### [Source extract]
■ ■ ■ ■ ■ ■ ■
Literary history in the big picture

In addition to our historical sequence, a pre-1800 course will offer indepth attention to a particular writer or historical question, or else will trace fundamental literary questions across a wide expanse of time, to highlight the nature and importance of historical change and the nature of literary development.  How has the idea of a theater changed from the York Corpus Christi play (15th c.) to Arthur Miller’s Death of a Salesman (1949)?  By encountering these and other topics, you should learn how the histories we tell depend on the questions we ask, the assumptions we bring to the historical record, and the archive we establish. You should also learn how much is at stake when we declare what is pre-modern, what is modern, and what is post-modern.

Mastering interpretive methods

Our methodology requirements, Poetry and Poetics and Narrative and Narrative Theory, introduce you to some of the most important interpretive methods we use to bring literary texts to life. In the first, you learn about poems as formal artifacts that tell their own history of human expression. In the second, you learn to think about story telling from a technical perspective. What is it? How does it work? How has it changed over time? In addition, a "Writing Intensive Seminar in English" (WISE) course will introduce you to a range of critical methods, while offering a writing-intensive experience in a small seminar environment. WISE courses also satisfy our Writing in the Major (WIM) requirement.
■ ■ ■ ■ ■ ■ ■
### [Supplied material]
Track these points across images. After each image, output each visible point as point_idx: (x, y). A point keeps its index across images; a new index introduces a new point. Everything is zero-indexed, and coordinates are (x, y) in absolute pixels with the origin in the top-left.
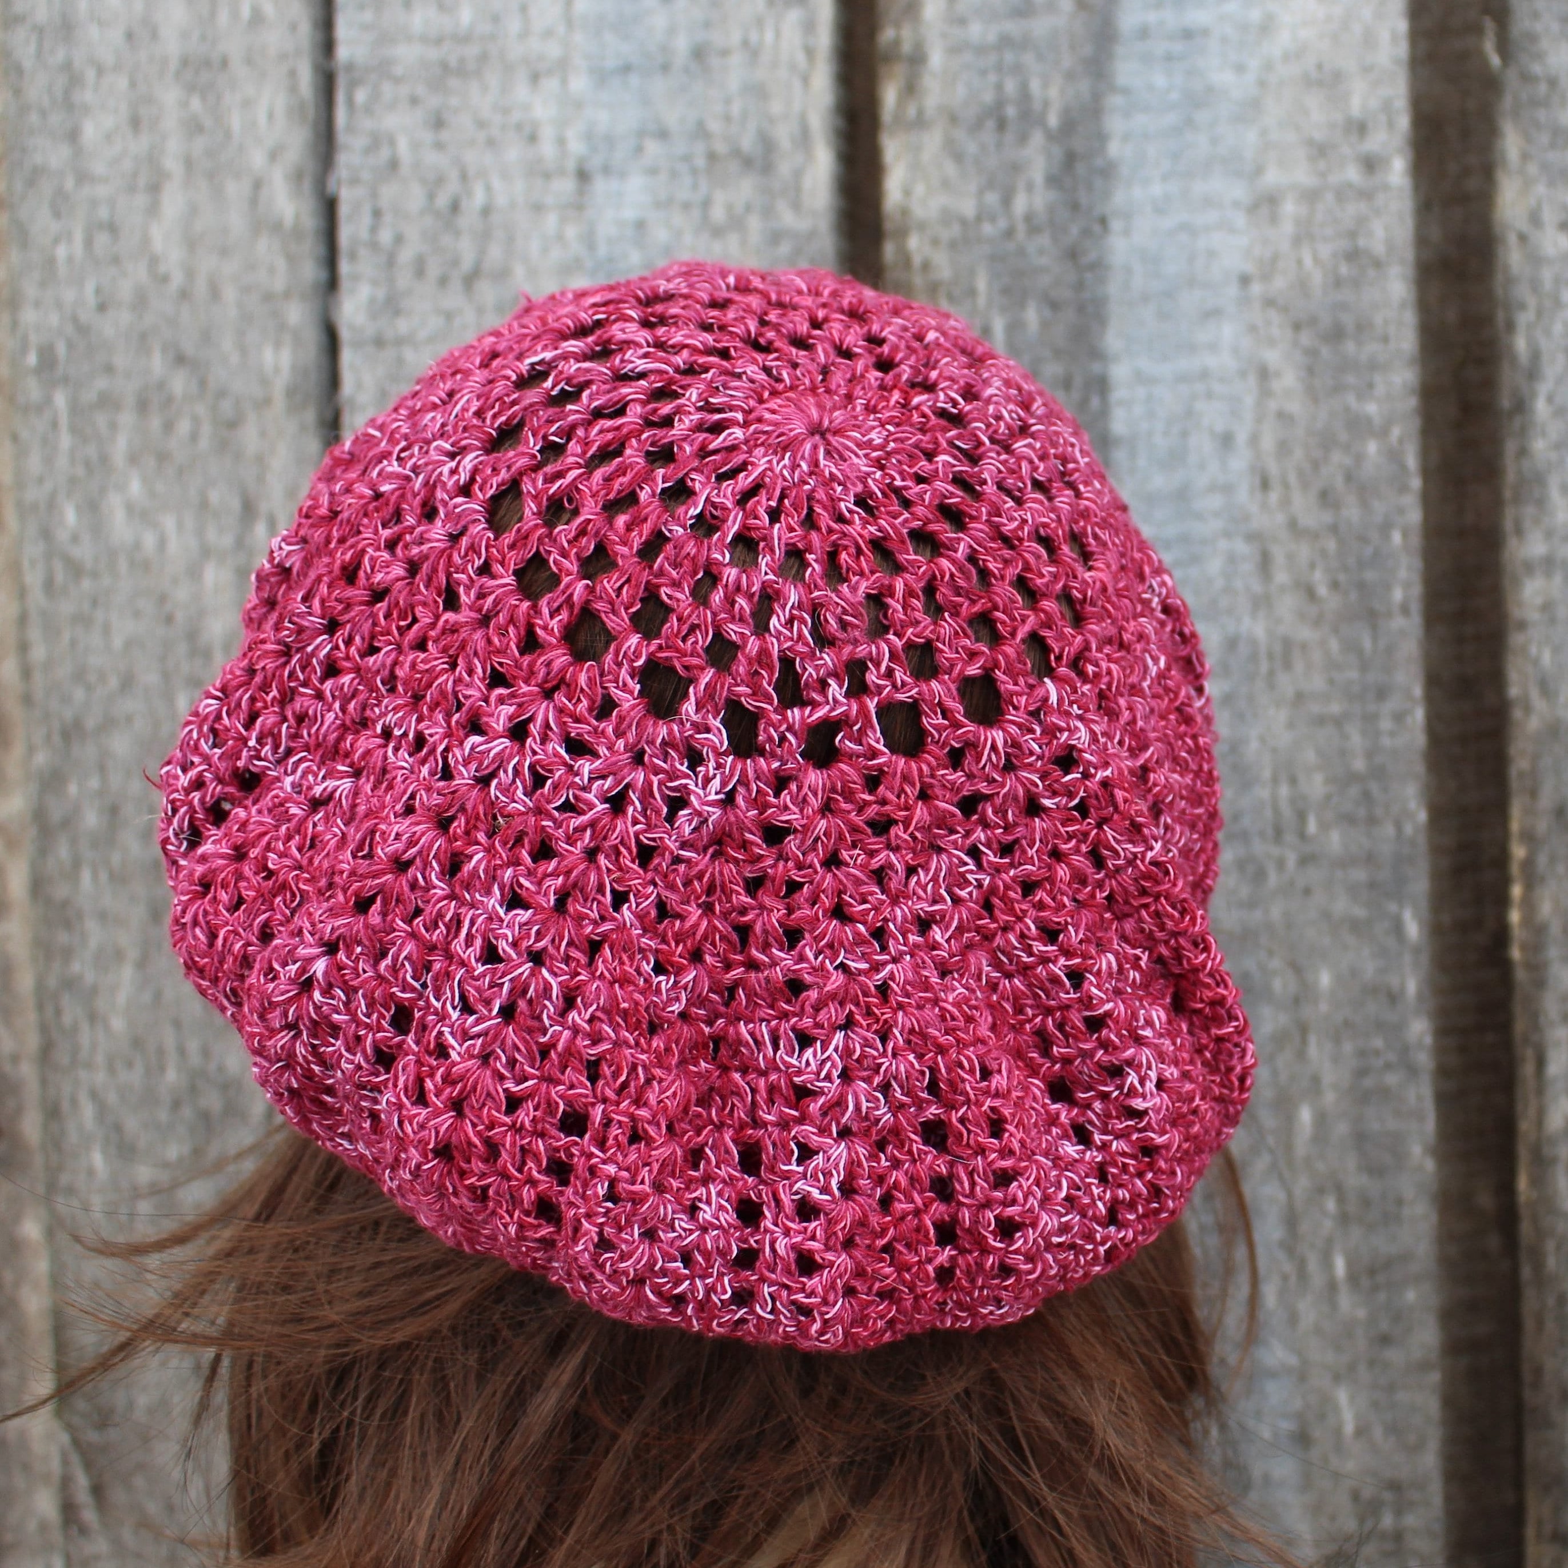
■ ■ ■ ■ ■ ■ ■
### [Tasks for this exercise]
**A)** In the course description, which two courses make up the methodology requirements?
**B)** Reproduce everything in the course description from "Mastering interpretive methods" down to "Major (WIM) requirement.".

### [Solutions per task]
**A)** Poetry and Poetics, and Narrative and Narrative Theory.

**B)**
Mastering interpretive methods

Our methodology requirements, Poetry and Poetics and Narrative and Narrative Theory, introduce you to some of the most important interpretive methods we use to bring literary texts to life. In the first, you learn about poems as formal artifacts that tell their own history of human expression. In the second, you learn to think about story telling from a technical perspective. What is it? How does it work? How has it changed over time? In addition, a "Writing Intensive Seminar in English" (WISE) course will introduce you to a range of critical methods, while offering a writing-intensive experience in a small seminar environment. WISE courses also satisfy our Writing in the Major (WIM) requirement.